A guerra começou quando militantes liderados pelo Hamas atravessaram a fronteira israelense e mataram cerca de 1.200 pessoas e sequestraram 251. Os combates mataram mais de 67.600 palestinos, segundo o Ministério da Saúde de Gaza, que faz parte do governo do Hamas. O Ministério mantém lesões detalhadas que são consideradas geralmente confiáveis pelas agências da ONU e por especialistas independentes. Não diz quantas das mortes foram civis ou em combate.
Restaurar um sentimento de autonomia
O passo mais importante para devolver os reféns é ajudá-los a recuperar a sensação de controle, explicou Einat Yehene, neuropsicóloga clínica e chefe de reabilitação do fórum da Família de Reféns. Muitos dos reféns foram retirados diretamente dos túneis do Hamas e viram a luz do sol pela primeira vez em quase dois anos, disse ela.
“Estou feliz em ver o sol. Estou feliz em ver as árvores. Vi o mar. Vocês não têm ideia de como é caro”, disse Elkana Bohbot à sua família, segundo a mídia israelense.
“Estimulação e autonomicamente sábia, é realmente impressionante”, disse Yehene. “Alguém lhe faz uma pergunta: você precisa ir ao banheiro? Quer comer alguma coisa? Essas são perguntas que eles nunca ouvem há dois anos.”
O senso de autonomia do refém pode ser iniciado deixando-o tomar pequenas decisões. Pelo protocolo, quem os trata deve pedir autorização para cada coisa, por menor que seja, incluindo apagar a luz, trocar os lençóis ou realizar exames médicos.
Alguns reféns que retornaram ficam aterrorizados com a sensação física de sede porque isso os faz sentir como se ainda estivessem em cativeiro, disse Yehene. Outros não podem ficar sozinhos, o que exige a presença de um membro da família 24 horas por dia.
Entre os reféns que experimentaram a integração mais flexível do cativeiro de longa duração estavam aqueles que eram pais, disse Levine, embora tenha levado algum tempo para reconstruir a confiança com os seus filhos pequenos.
“É um facilitador para a recuperação porque os força a voltar ao papel de Pai”, disse Levine. Nenhuma das mulheres mantidas em cativeiro por longos períodos era mãe.
O mundo começa a “se mover novamente”
Nos primeiros dias após o refém estar em estado de euforia, embora muitos se sintam culpados pela dor que suas famílias passaram, disse Yehene.
Para aqueles que viram a pequena mídia e não têm ideia do que aconteceu em Israel, as pessoas deveriam ter o cuidado de expô-los às informações lentamente, acrescentou ela.
Yehene disse que também viu uma resposta psicológica imediata do refém, que foi libertado em armas anteriores após a libertação de segunda-feira. Muitos dos reféns anteriormente libertados estiveram envolvidos na luta para devolver os últimos reféns e disseram que não podiam concentrar-se na sua própria recuperação até agora.
“Vejo movimento de emoções congeladas e traumas congelados”, disse Yehene. “Você não se sente mais culpado. Você não se sente responsável.”

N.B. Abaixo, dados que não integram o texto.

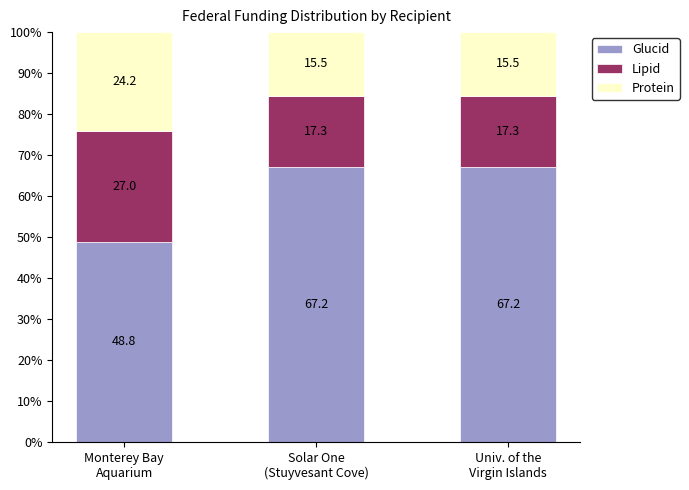

Where does the Glucid series first go above 67?

Solar One
(Stuyvesant Cove)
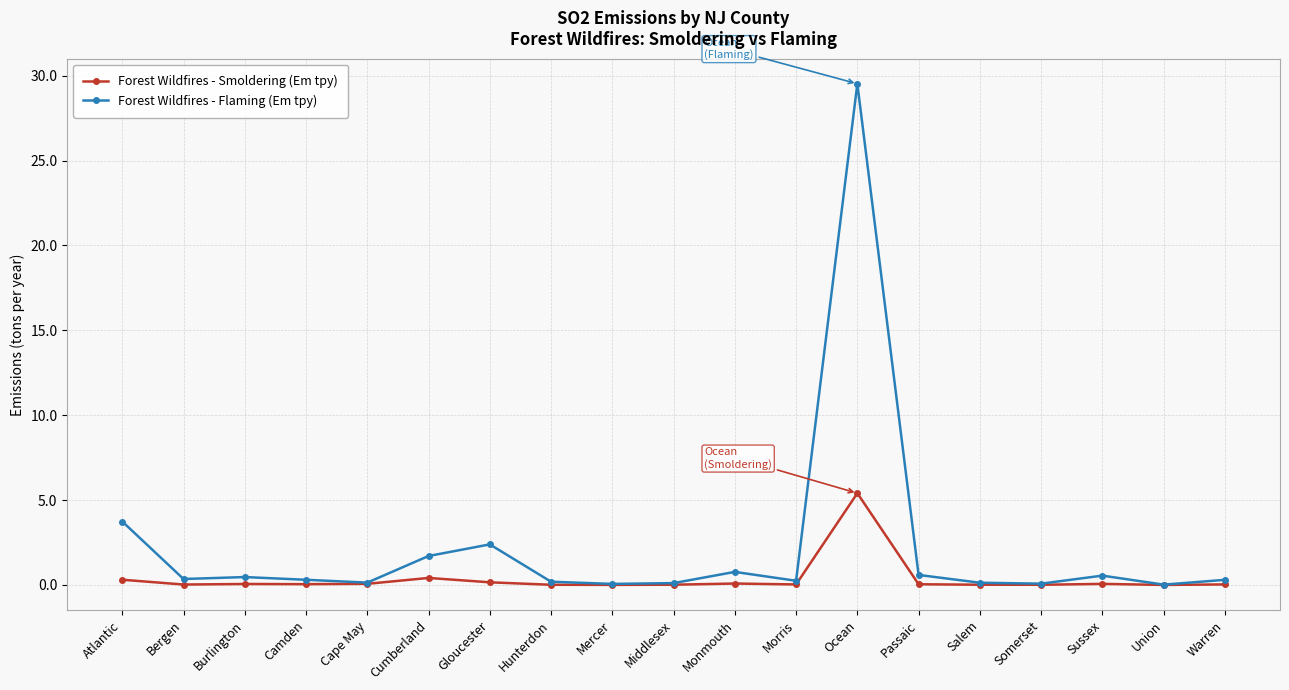

List the series in order of their overall mean, lowest first.

Forest Wildfires - Smoldering (Em tpy), Forest Wildfires - Flaming (Em tpy)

Air Horn foi libertado do cativeiro em fevereiro, mas isso só aconteceu na segunda-feira, quando seu irmão mais novo, Eitan, foi finalmente libertado.
“Há cerca de oito meses voltei para casa. Mas a verdade é que só hoje estou realmente livre”, disse Horn, chorando ao falar do hospital onde seu irmão é avaliado. Só agora que Eitan está de volta “é meu coração, nosso coração, tudo de novo”.
Liran Berman é irmão dos gêmeos Gali e Ziv Berman, que também foram libertados.
“Durante 738 dias as nossas vidas estiveram presas entre a esperança e o medo”, disse Liran Berman. “Ontem terminou o capítulo. Ver Gali e Ziv novamente, mantê-los depois de tanto tempo, foi como sentir que o mundo estava começando a se mover novamente.”